→ Tasks to perform:
**a.** List every country that the eel article names.
**b.** Return the passage of the eel article starting at "The Japanese media, quoting" and ending at "to coastal destruction.", copied word for word.

TOKYO - A revered tradition during Japan's hot and humid summer is eating broiled eel, a dish believed to induce energy. But this year, the item has been elusive on menus following a decision by the European Union to slash eel exports.

Facing stock depletion, Europe is considering a move to have the trade in eels restricted under the Washington Convention that protects endangered species in the world.

European exports, mostly juvenile eel caught off the coasts of



France and Spain and then dispatched to countries such as China for cultivation, account for between 50% to 70% of Japanese consumption, now around 100,000 tons per year.

The Japanese media, quoting data from Europe, say recent annual catches have been less than 200 tons. Some estimates indicate that stocks have fallen to about 1% of those available in the 1970s.

Catches in Japan, despite its eel-eating tradition, constitute only about 20% of domestic consumption. Catches of young eels in Japanese waters have plunged to around 20 tons to 30 tons - about one-tenth the figure in the 1970s, mostly due to coastal destruction.

→ Data lines:

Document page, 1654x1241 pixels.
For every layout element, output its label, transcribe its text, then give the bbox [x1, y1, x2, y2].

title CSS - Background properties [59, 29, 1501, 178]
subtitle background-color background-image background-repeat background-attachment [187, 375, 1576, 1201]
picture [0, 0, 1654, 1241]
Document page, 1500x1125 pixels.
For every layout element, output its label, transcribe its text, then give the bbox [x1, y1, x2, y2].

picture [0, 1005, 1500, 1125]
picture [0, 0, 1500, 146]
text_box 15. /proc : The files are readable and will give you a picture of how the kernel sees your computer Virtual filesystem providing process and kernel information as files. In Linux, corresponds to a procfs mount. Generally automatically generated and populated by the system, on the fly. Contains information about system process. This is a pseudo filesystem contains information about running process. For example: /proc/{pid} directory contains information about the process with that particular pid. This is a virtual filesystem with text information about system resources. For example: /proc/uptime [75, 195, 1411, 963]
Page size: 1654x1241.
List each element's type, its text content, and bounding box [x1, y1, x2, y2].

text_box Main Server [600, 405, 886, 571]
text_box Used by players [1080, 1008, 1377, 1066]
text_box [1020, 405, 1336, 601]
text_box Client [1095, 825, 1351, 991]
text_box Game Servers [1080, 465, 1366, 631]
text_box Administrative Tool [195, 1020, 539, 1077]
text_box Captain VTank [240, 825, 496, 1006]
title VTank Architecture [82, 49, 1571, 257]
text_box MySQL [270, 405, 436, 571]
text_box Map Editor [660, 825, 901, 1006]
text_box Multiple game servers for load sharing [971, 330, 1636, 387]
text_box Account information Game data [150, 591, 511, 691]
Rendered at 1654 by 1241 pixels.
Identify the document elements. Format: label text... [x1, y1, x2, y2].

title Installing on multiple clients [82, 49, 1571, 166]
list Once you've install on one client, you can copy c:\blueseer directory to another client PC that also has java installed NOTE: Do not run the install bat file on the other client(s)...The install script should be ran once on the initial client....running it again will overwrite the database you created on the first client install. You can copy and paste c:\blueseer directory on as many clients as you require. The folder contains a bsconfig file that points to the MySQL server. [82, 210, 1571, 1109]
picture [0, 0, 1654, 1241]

→ Answers per task:
**a.** Japan, France, Spain, China

**b.**
The Japanese media, quoting data from Europe, say recent annual catches have been less than 200 tons. Some estimates indicate that stocks have fallen to about 1% of those available in the 1970s.

Catches in Japan, despite its eel-eating tradition, constitute only about 20% of domestic consumption. Catches of young eels in Japanese waters have plunged to around 20 tons to 30 tons - about one-tenth the figure in the 1970s, mostly due to coastal destruction.